BOGOTA, Colombia -- The Bush administration's plan to help Colombia protect an oil pipeline from guerrilla attacks proves that Washington wants to intervene militarily in this country's civil war, a rebel leader said Wednesday.\n"The mask has been taken off," rebel commander Simon Trinidad said in a telephone interview from a southern stronghold of the Revolutionary Armed Forces of Colombia, known as FARC.\nBush administration officials, who ended a three-day visit to Colombia Wednesday, announced plans Tuesday to train and arm Colombian troops to protect a key oil pipeline that has been a frequent target of guerrilla attacks.\nThe move, which faces debate in the U.S. Congress, marks a departure from a policy that had previously limited military aid to Colombia to wiping out drug crops controlled by the rebels and their paramilitary foes.\nThe FARC has long opposed Washington's anti-drug aid, which has provided for the training of counter-narcotics troops by U.S. special forces, dozens of combat helicopters and fumigation planes. The aid is part of an anti-drug initiative, called Plan Colombia.\n"From the beginning we said that Plan Colombia was a counterinsurgency plan," Trinidad said. "No one believed the story that it was a plan against drug trafficking. Now the mask has been taken off."\nInstead of increasing aid to the Colombian military, Trinidad insisted U.S. military personnel be withdrawn from this South American country.\n"They are here to pursue a war against our own people, and they have taught the military the doctrine of…state terrorism," he said over the phone from Los Pozos, inside a safe haven that President Andres Pastrana granted to the rebels three years ago.\nThe plan outlined calls for Washington to provide $98 million to train and equip Colombian troops to protect the 480-mile Cano-Limon oil pipeline, which ferries oil to the Caribbean coast for Los Angeles-based Occidental Petroleum and other companies.\nColombia's state oil company Ecopetrol said rebel sabotage of oil operations cost 24 million barrels in lost crude production last year. Colombia is the 10th-biggest supplier of oil to the United States.

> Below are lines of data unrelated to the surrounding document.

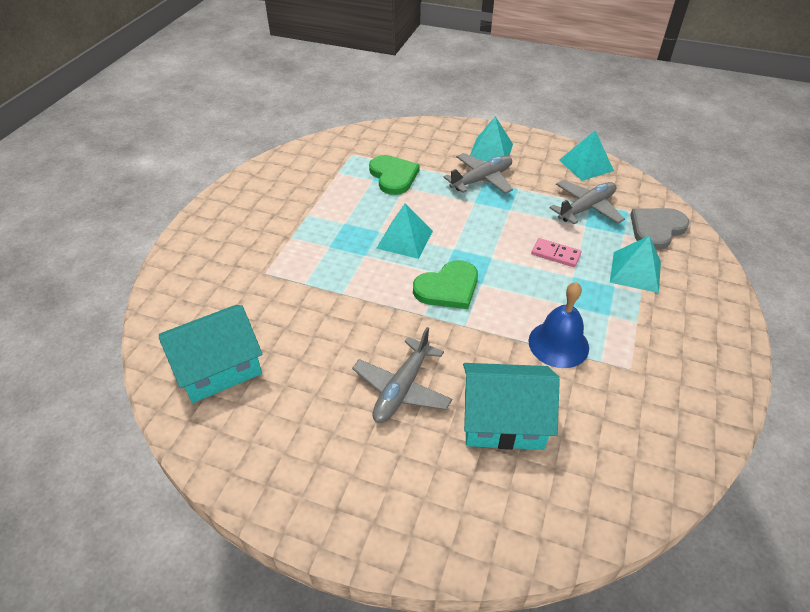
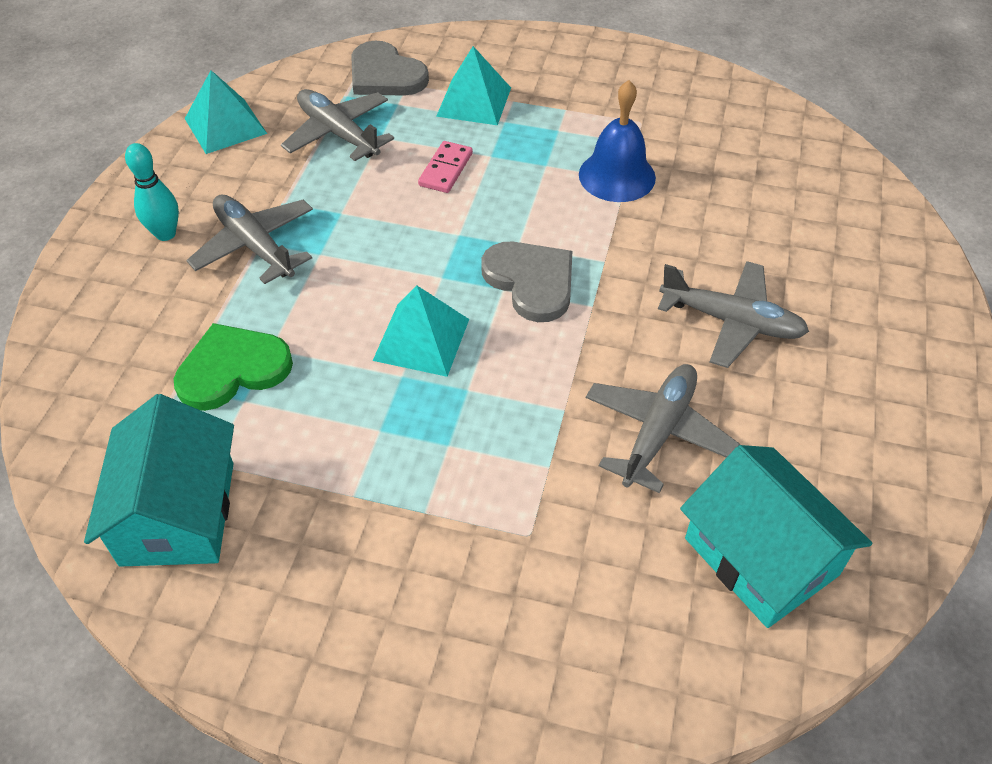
camera: 95 degrees left, 5 degrees up
(316, 333) = (658, 432): none -> grey plane
(448, 288) = (531, 281): green heart -> grey heart
(491, 151) = (165, 234): turquoise pyramid -> turquoise bowling pin
(503, 420) = (749, 226): turquoise house -> turquoise house (178, 513)

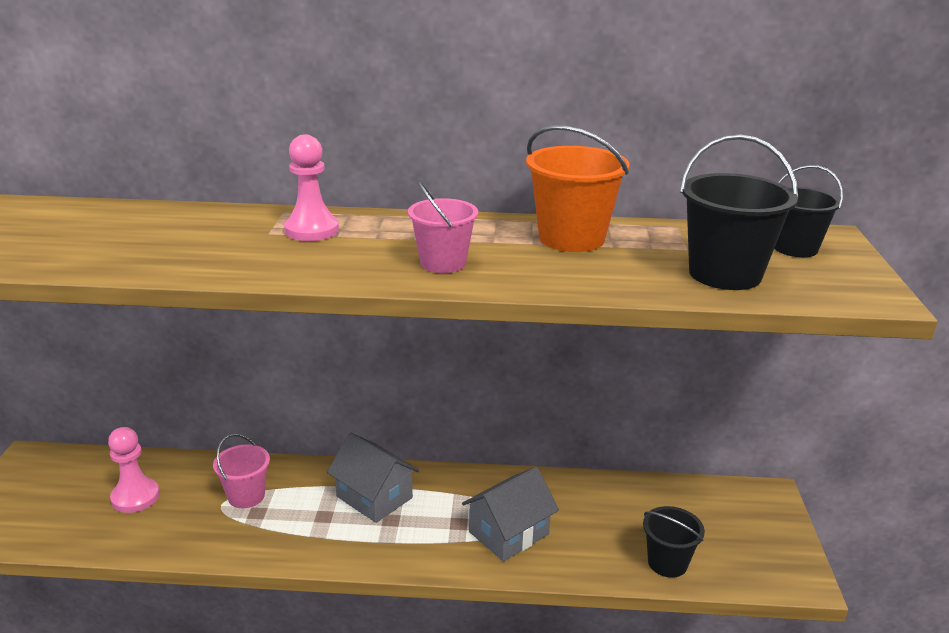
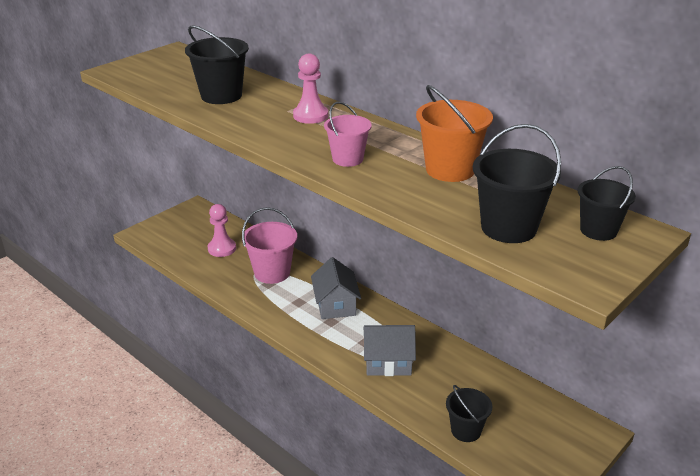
camera: 40 degrees right, 5 degrees up
(138, 241) = (221, 96): none -> black bucket
(246, 496) = (272, 273): pink bucket -> pink bucket, size x1.54

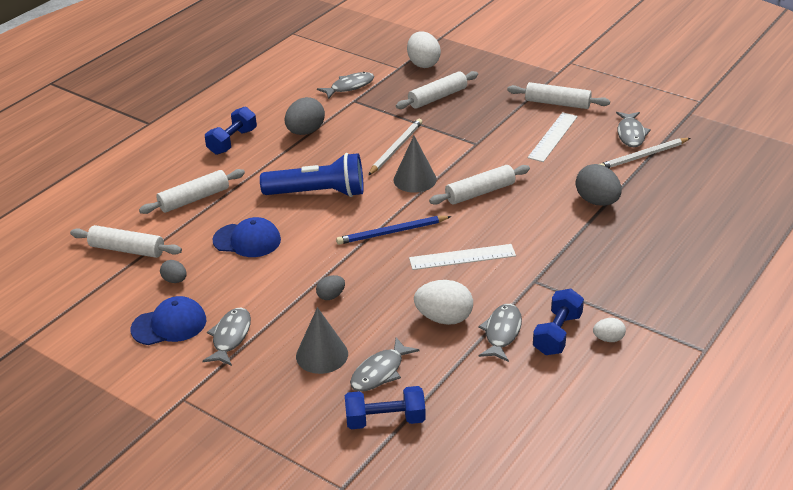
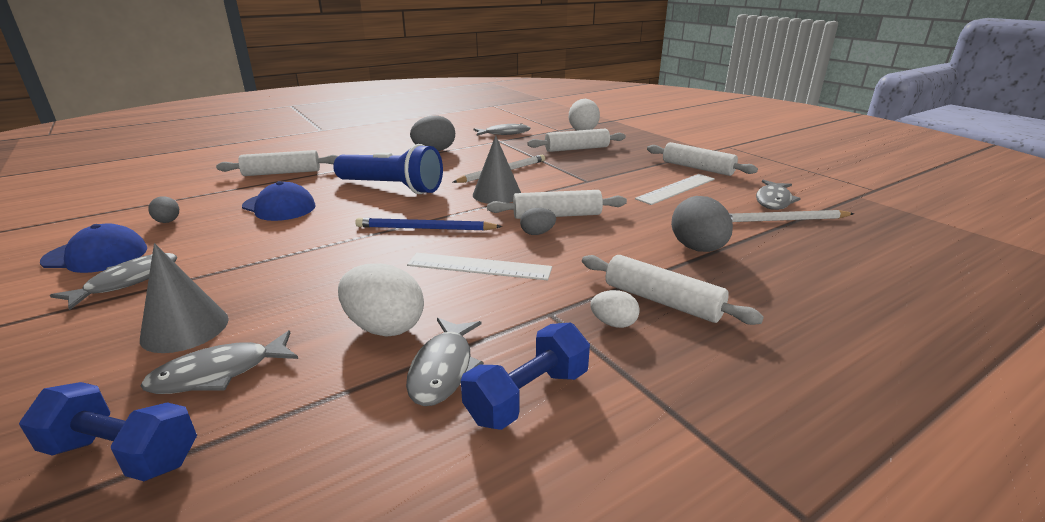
camera: 20 degrees right, 10 degrees down
(127, 249) = (172, 193): white rolling pin -> white rolling pin (662, 301)
(232, 141) = (367, 147): blue dumbbell -> none
(331, 296) = (286, 269): grey egg -> grey egg (537, 233)
(502, 333) = (443, 369): grey fish -> grey fish turned 150 degrees clockwise
(608, 339) = (611, 431): white egg -> white egg (613, 323)

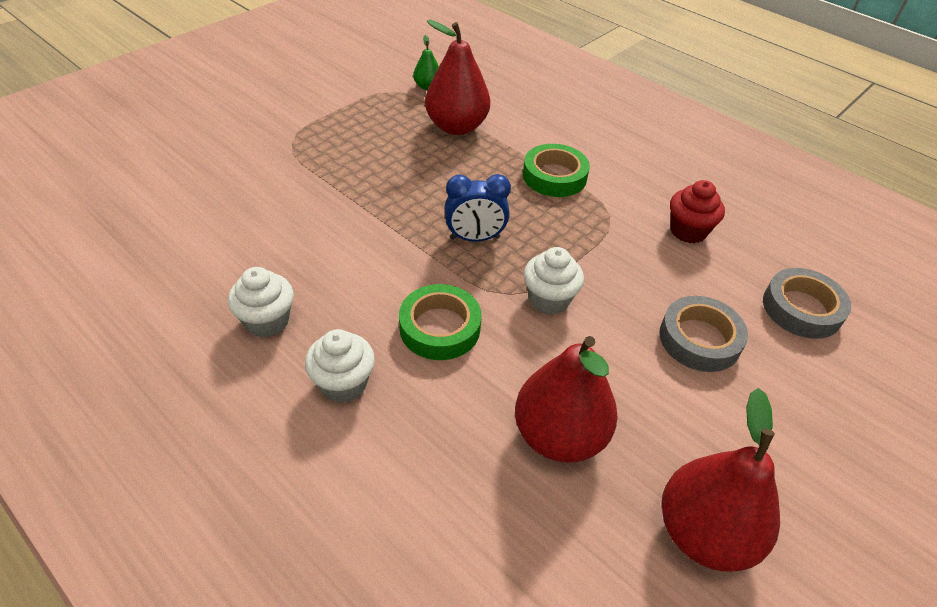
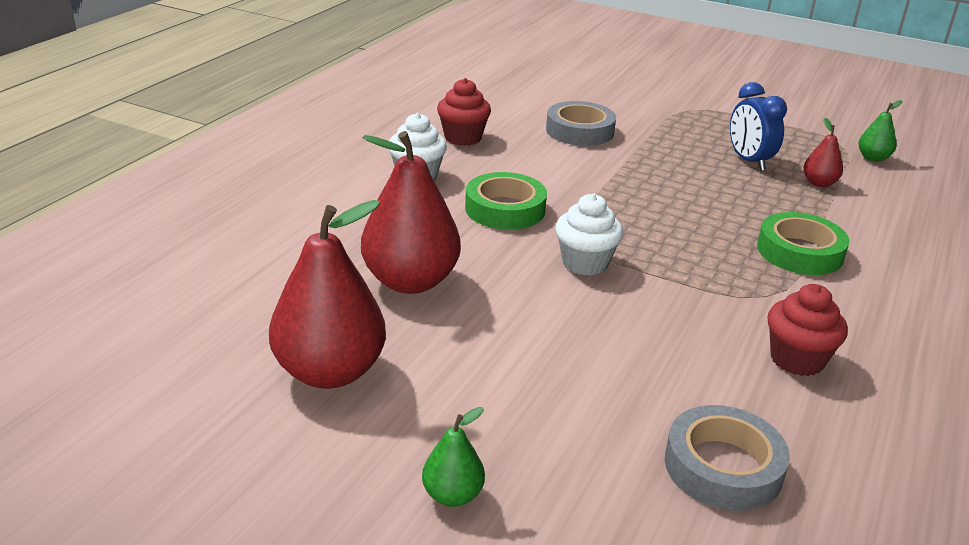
camera: 75 degrees right, 15 degrees down
(267, 321) = (463, 138): white cupcake -> red cupcake
(456, 127) = (819, 183): red pear -> red pear, size x0.47
(475, 238) = (642, 213): blue clock -> blue clock (749, 161)
(699, 339) = (597, 369): grey tape -> grey tape (580, 131)
(852, 470) = (452, 495): none -> green pear

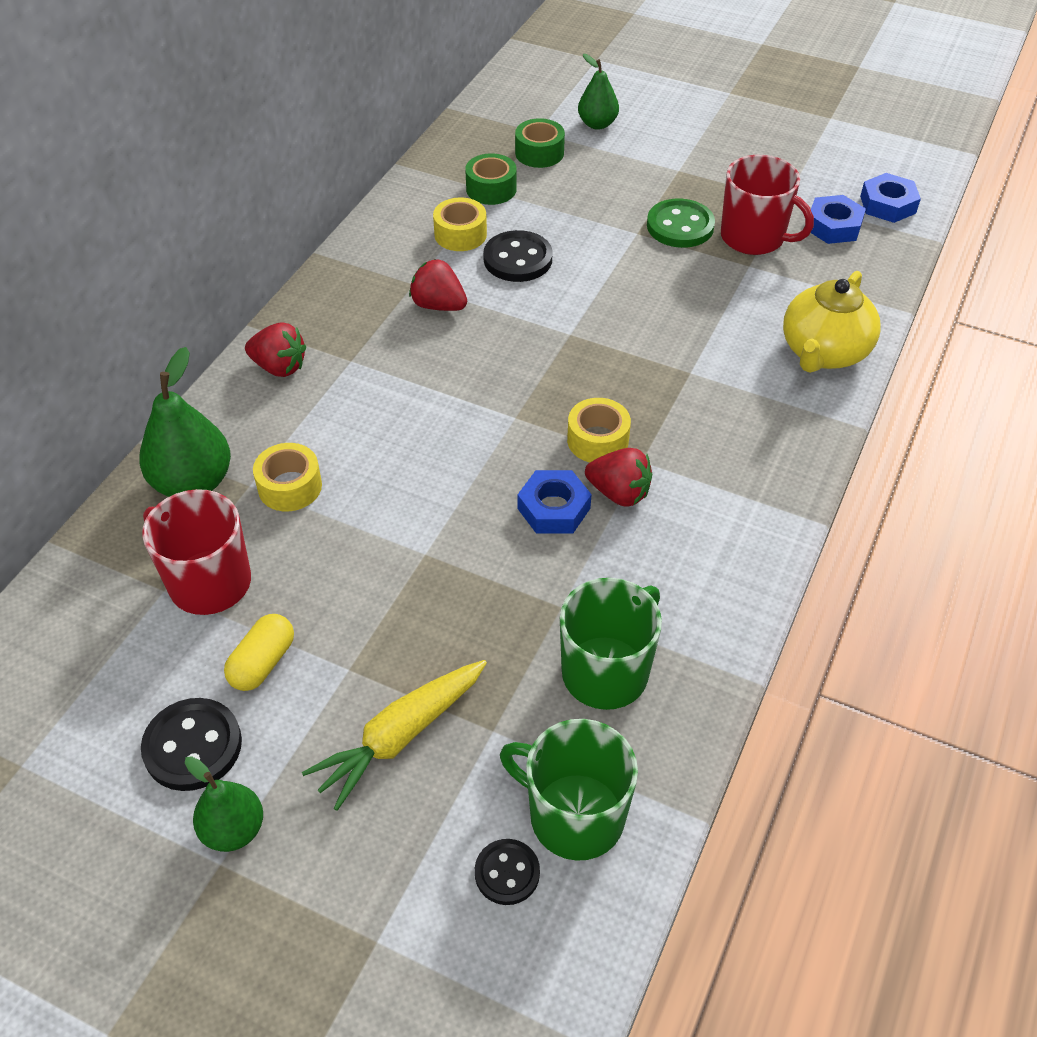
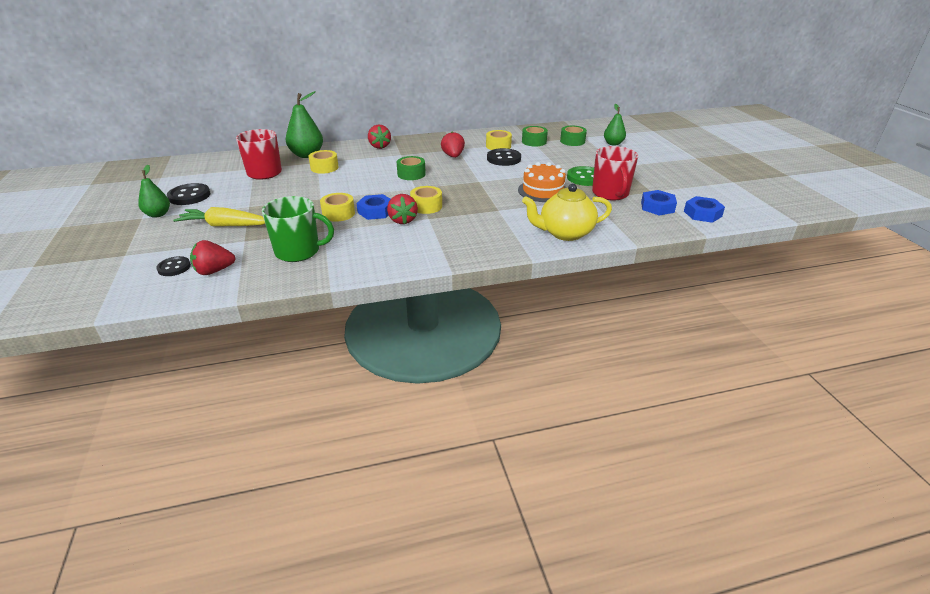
camera: 50 degrees right, 15 degrees down
(263, 663) = (237, 192): yellow capsule -> none
(454, 392) = (411, 174): none -> green tape
(514, 558) = (338, 213): none -> yellow tape
(574, 816) = (214, 271): green mug -> red strawberry
(676, 291) = (543, 191): none -> orange cake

\n"We are committed to help Colombians create a Colombia that is a peaceful, prosperous, drug-free and terror-free democracy," the leader of the U.S. delegation leader, Undersecretary of State Marc Grossman, said on Tuesday.\nUnder restrictions set by Congress, up to 400 U.S. military personnel can currently be stationed in Colombia at one time. They have been deployed as part of Washington's attempts to undercut rebel drug profits, to stem the flow of cocaine and heroin to the United States, U.S. officials say.\nBut the tightening U.S. relations with Colombia also further links Washington to a military with a weak human rights record.\nColombia's war has ground on for 38 years, even as President Andres Pastrana's administration pursues peace talks with the 16,000-strong FARC.\nThe government and the rebels appeared light-years away on Wednesday from setting cease-fire terms by April 7, as the warring sides had pledged to do last month.\nThe rebel group announced in a statement Wednesday that before a cease-fire could be agreed upon, the government needed to consent to change its "neo-liberal economic policy," suspend extradition and guarantee Colombians' rights to health, housing and education.\nThe Colombian government proposal calls for a renewable six-month cease-fire, for the rebels to free all kidnap victims, to stop drug trafficking and end attacks on civilian populations and infrastructure.\nRoughly 3,500 people die every year in violence that pits the FARC and a smaller rebel army against outlawed paramilitaries and government security forces.